### Material for this task
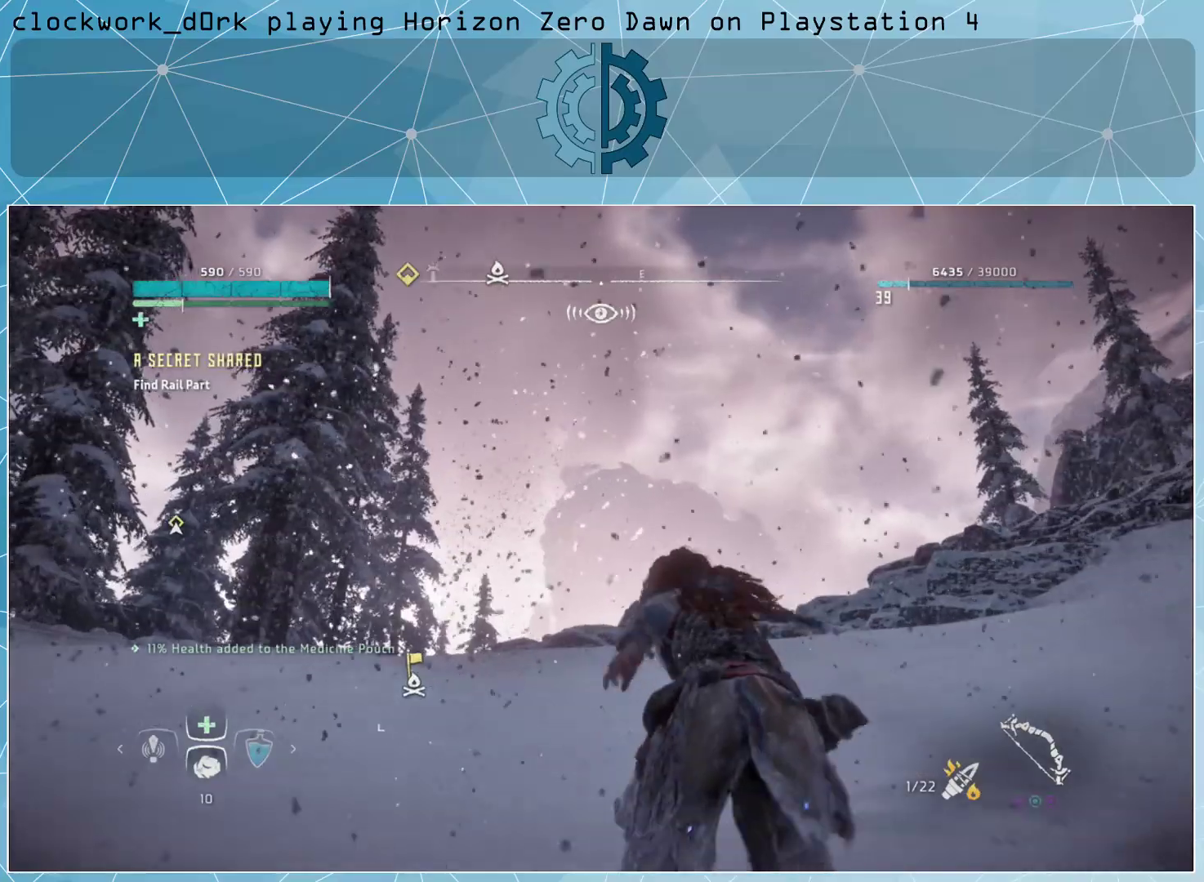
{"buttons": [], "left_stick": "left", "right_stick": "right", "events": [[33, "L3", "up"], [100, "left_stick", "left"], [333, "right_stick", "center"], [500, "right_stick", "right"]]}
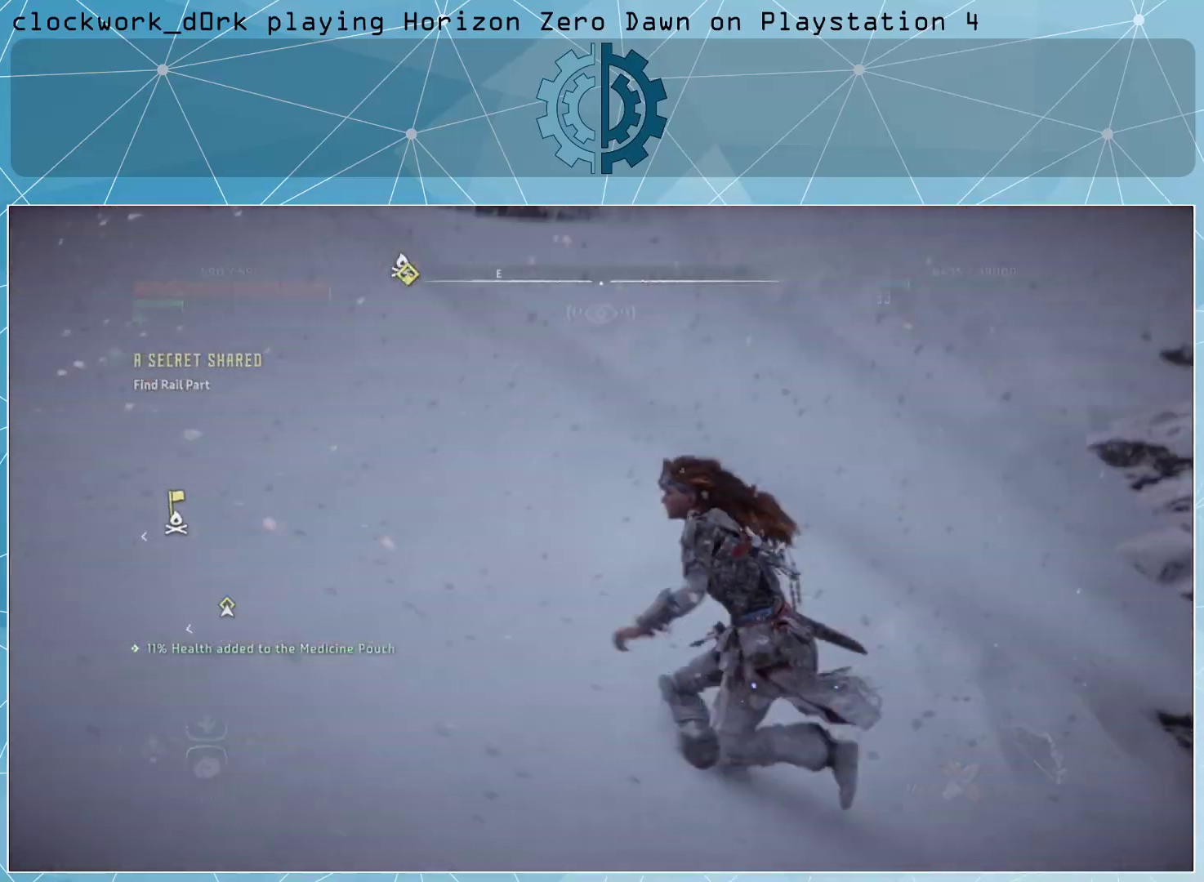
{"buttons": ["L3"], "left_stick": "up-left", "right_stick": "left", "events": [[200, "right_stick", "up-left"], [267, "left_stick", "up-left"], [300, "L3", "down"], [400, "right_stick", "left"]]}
---
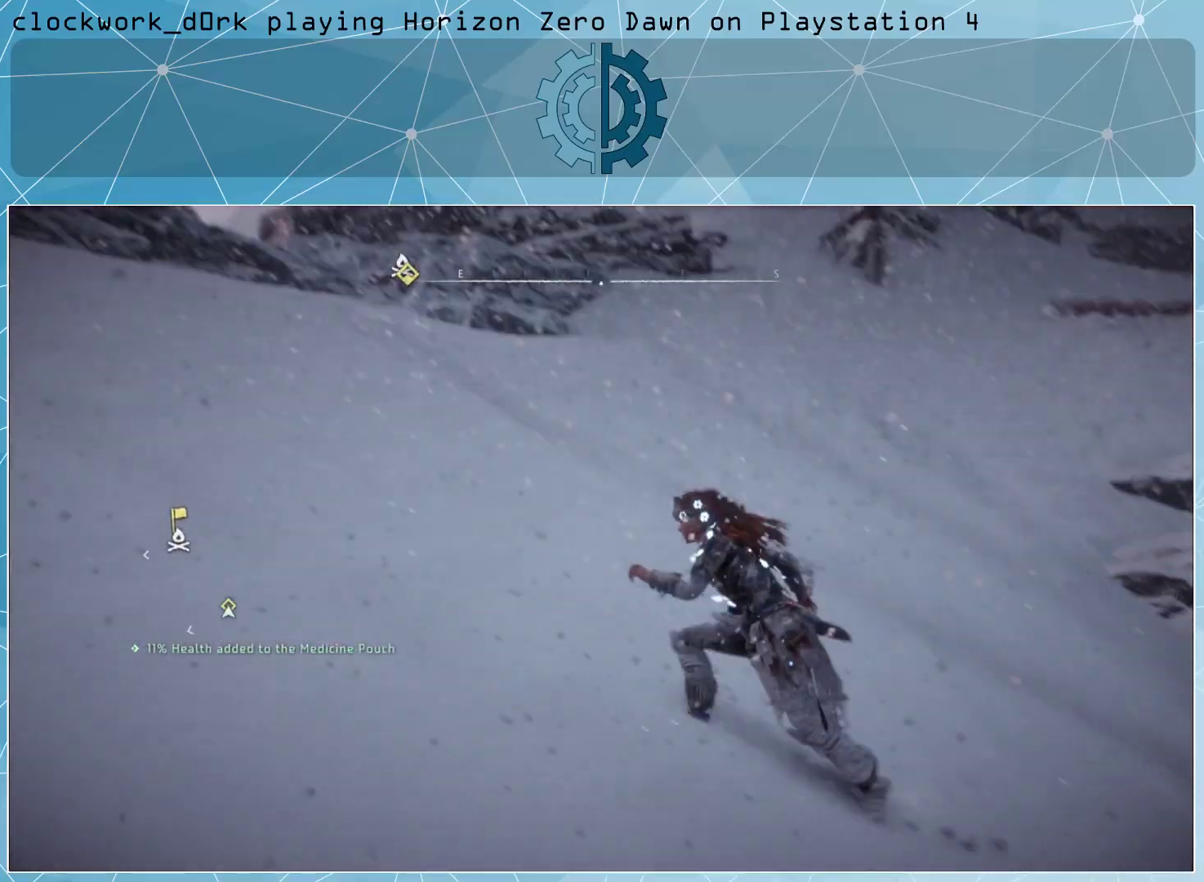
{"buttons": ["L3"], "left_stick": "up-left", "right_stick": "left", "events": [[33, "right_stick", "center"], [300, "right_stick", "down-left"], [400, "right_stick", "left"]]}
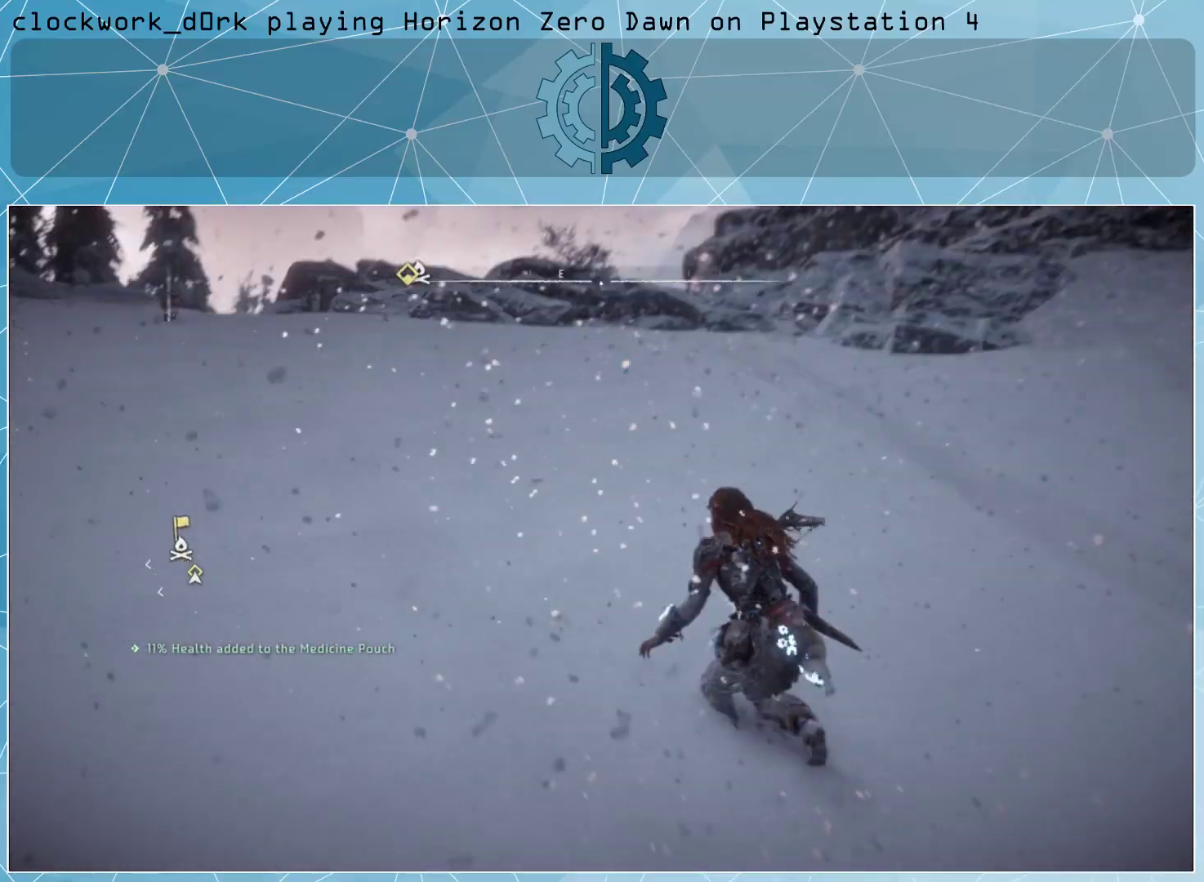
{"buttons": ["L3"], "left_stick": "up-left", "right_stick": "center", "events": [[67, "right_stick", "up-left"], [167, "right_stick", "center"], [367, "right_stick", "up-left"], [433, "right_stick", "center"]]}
--
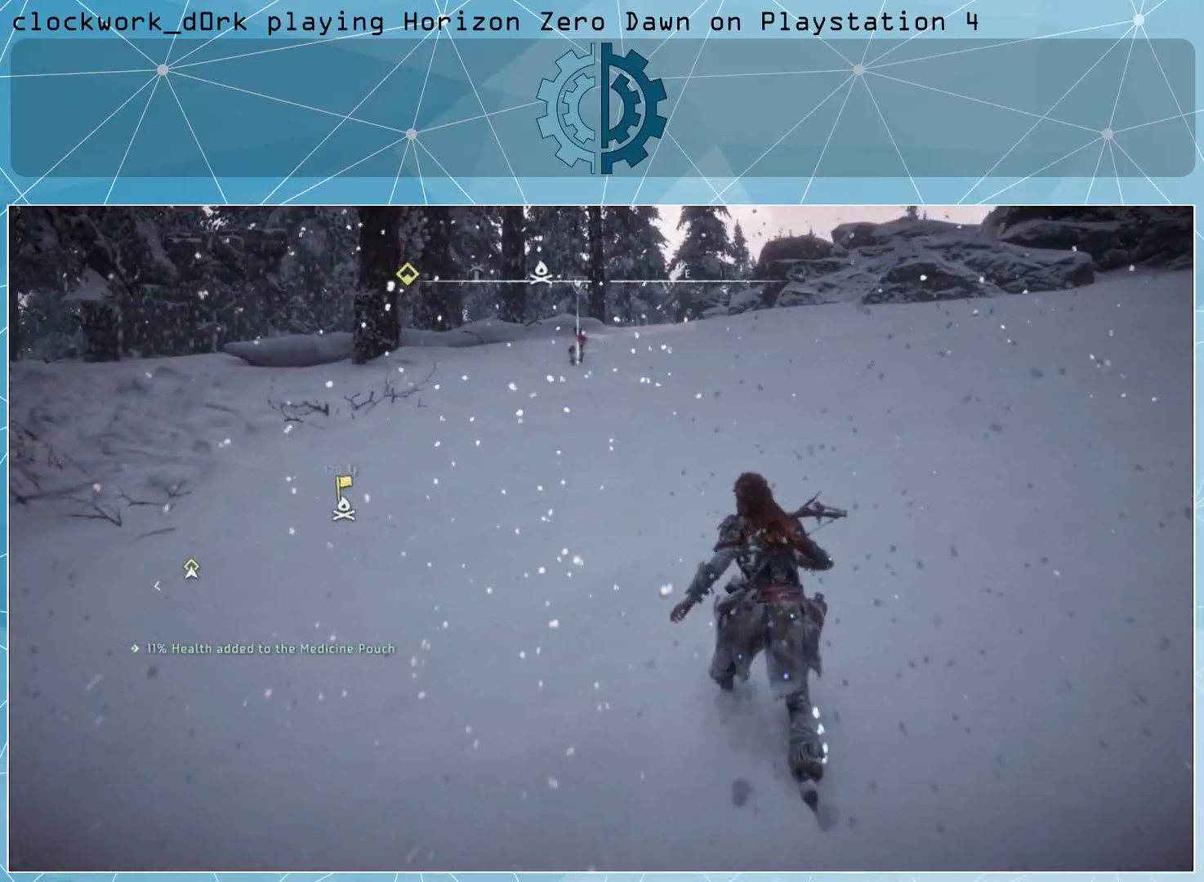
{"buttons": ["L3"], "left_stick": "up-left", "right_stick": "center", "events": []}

### Instructions for the task
Find all lines holding the word "down" in the records above and copy them.

### Answer for this exercise
{"buttons": ["L3"], "left_stick": "up-left", "right_stick": "left", "events": [[200, "right_stick", "up-left"], [267, "left_stick", "up-left"], [300, "L3", "down"], [400, "right_stick", "left"]]}
{"buttons": ["L3"], "left_stick": "up-left", "right_stick": "left", "events": [[33, "right_stick", "center"], [300, "right_stick", "down-left"], [400, "right_stick", "left"]]}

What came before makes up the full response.